There was a run-in phase. Patients were only enrolled in the main trial if they had at least 80% suppression of PVCs and at least 90% suppression of runs of VT during an initial, open-label titration period. Initial open-label drug assignment was based, in part, on the EF. Flecainide was not given to patients with an EF of ≤30%. Moricizine was only used as a second line drug in patients with an EF of ≥30%.

Baseline characteristics Baseline characteristics of the patients enrolled in the trial are not provided in the main manuscript and cannot be inferred from the results, tables or figures presented.

Procedures Patients in whom arrhythmias were suppressed were randomly assigned to receive either the effective drug or its matching placebo. A detailed description of study procedures is not presented in the main manuscript. Compliance with the study drug was assessed in follow-up visits and based on pill counts of tablets returned but the schedule of these visits is not provided. Concomitant drug therapy was assessed at the time of the last visit, according to a standardized checklist.

During the trial, patients could be instructed to discontinue the study drug based on the occurrence of the following events: ventricular tachycardia, significant increase in arrhythmia burden, disqualifying ECG changes including significant QT prolongation or bradycardia, new or worsened congestive heart failure, the need for treatment with an antiarrhythmic agent outside the entry criteria for the study, or any number of other adverse medical events divided into cardiovascular or non-cardiovascular events.

Endpoints The primary endpoint of the study was death or cardiac arrest with resuscitation due to arrhythmia. The site PI was responsible for classifying each death without knowledge of the patient’s assigned treatment. Secondary endpoints included cardiovascular and non-cardiovascular causes of death, disqualifying ventricular tachycardia without arrest, syncope, pacemaker implantation, recurrent MI, congestive heart failure, angina pectoris or coronary artery revascularization.

Results Observation began on the day of randomization to blinded therapy and was censored on April 18, 1989, the date when the use of encainide and flecainide was discontinued by the Data and Safety Monitoring Board because the data indicated it was unlikely that benefit could be demonstrated, and it was likely that the drugs were harmful. The original CAST trial manuscript reports data on patients assigned to the encainide and flecainide groups.
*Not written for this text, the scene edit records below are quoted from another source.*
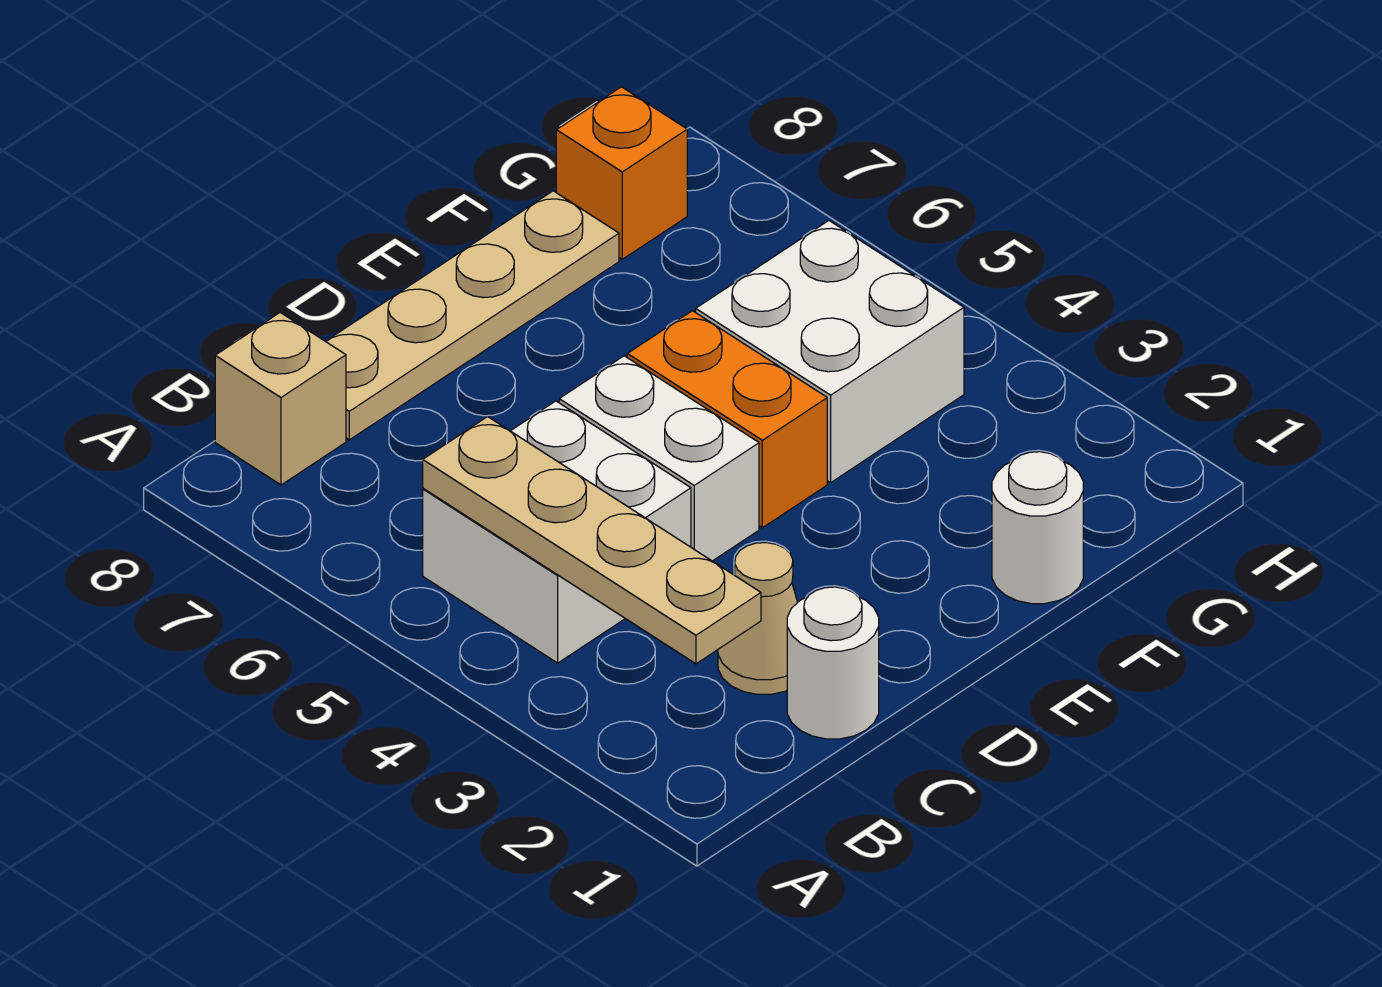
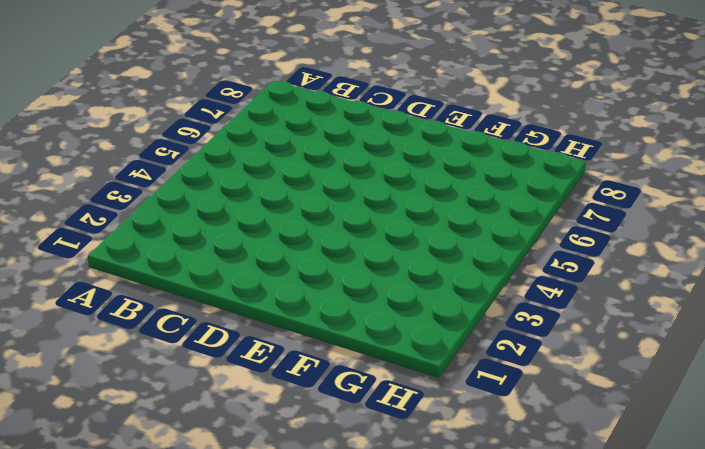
none -> white 2x2 brick [423,401,691,663]
none -> tan 1x1 brick [215,313,346,485]

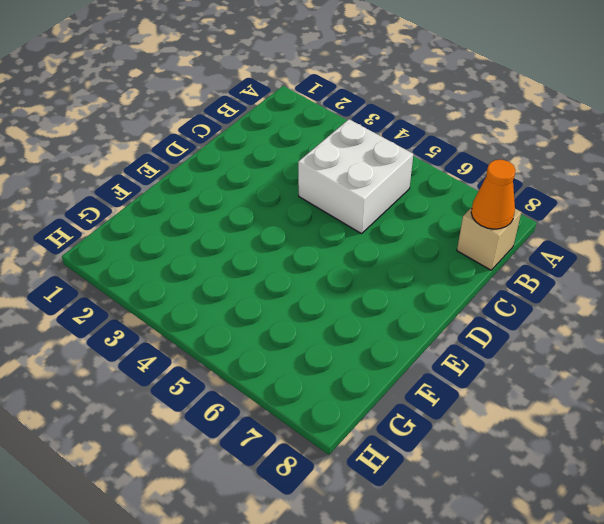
orange 1x1 cone [471,160,516,229] -> none
none -> white 1x1 round brick [787,587,879,739]
none -> tan 1x1 cone [718,543,798,694]

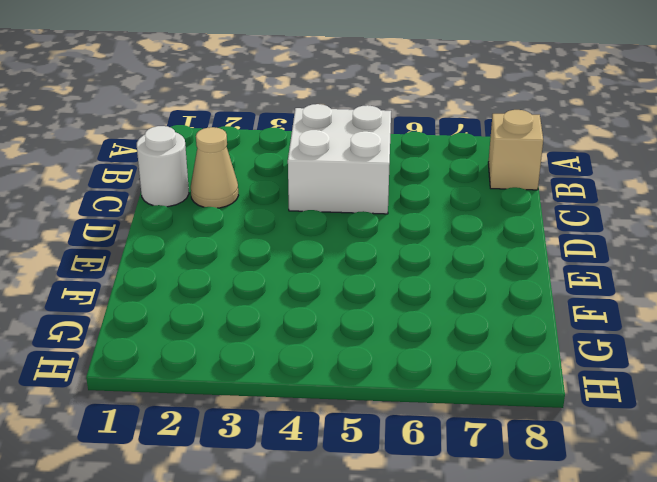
none -> tan 1x4 plate [326,191,619,440]
none -> white 1x2 brick [559,356,759,561]

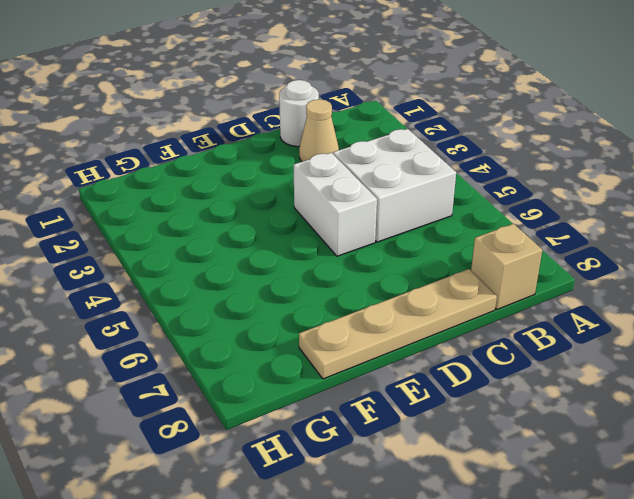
none -> orange 1x2 brick [627,311,827,528]
none -> white 1x1 round brick [992,452,1083,604]

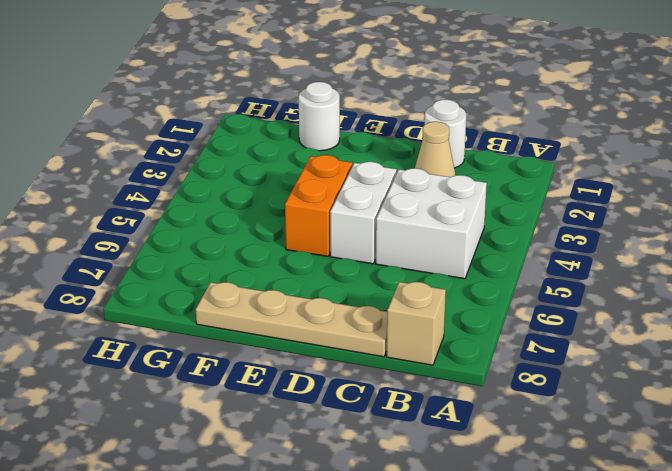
none -> white 2x2 brick [696,221,964,482]
none -> orange 1x1 brick [556,87,687,259]

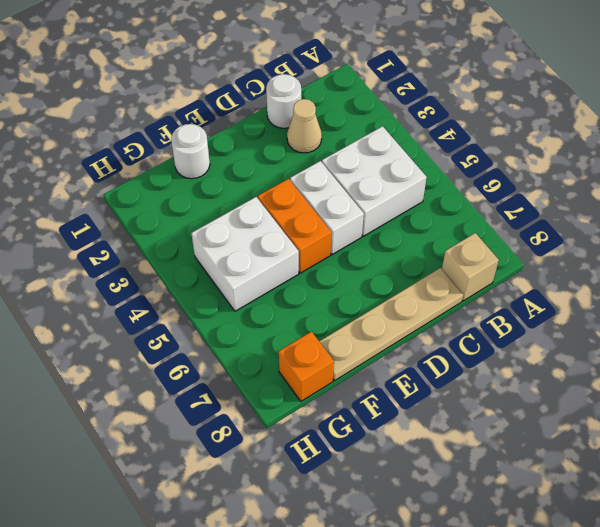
none -> tan 1x4 plate [423,417,761,664]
Moricizine use was continued and would be reported separately in the revised CAST II trial.

1498 participants were randomized to receive either encainide, flecainide or their matching placebo and followed for an average of 10 months. Compliance with the assigned treatments was estimated to be >90% in 70% of all patients and was similar in the active-drug and placebo groups. Antiarrhythmic therapy significantly increased the relative risk of the primary endpoint of death or cardiac arrest due to arrhythmia (RR 2.64; 5.7% vs 2.2%; p=0.0004) and was associated with a number needed to harm (NNH) of approximately 29. It also increased the risk of all deaths and cardiac arrests (RR 2.38; 8.3% vs 3.5%; p=0.0001; NNH = 20); even those not associated with arrhythmia (2.3% vs 0.7%; p=0.01).

Conclusions The CAST trial unexpectedly demonstrated that treatment of asymptomatic or mildly symptomatic PVCs in post-MI patients, with encainide and flecainide, increased death and cardiac arrests.

From a chronological standpoint, it is the first major trial in cardiovascular medicine (perhaps all of medicine) that “reversed” a standard medical practice. In this case, one that was instituted and broadly adopted on the basis of pathophysiologic reasoning and one that targeted a surrogate endpoint.

Thus, more than anything it highlights the importance of testing interventions in properly conducted RCTs prior to adoption and basing the analysis on hard outcomes that are meaningful to patients and society.

How many practices in modern medicine are supported by high quality RCTs? It may be as low as 30-40%.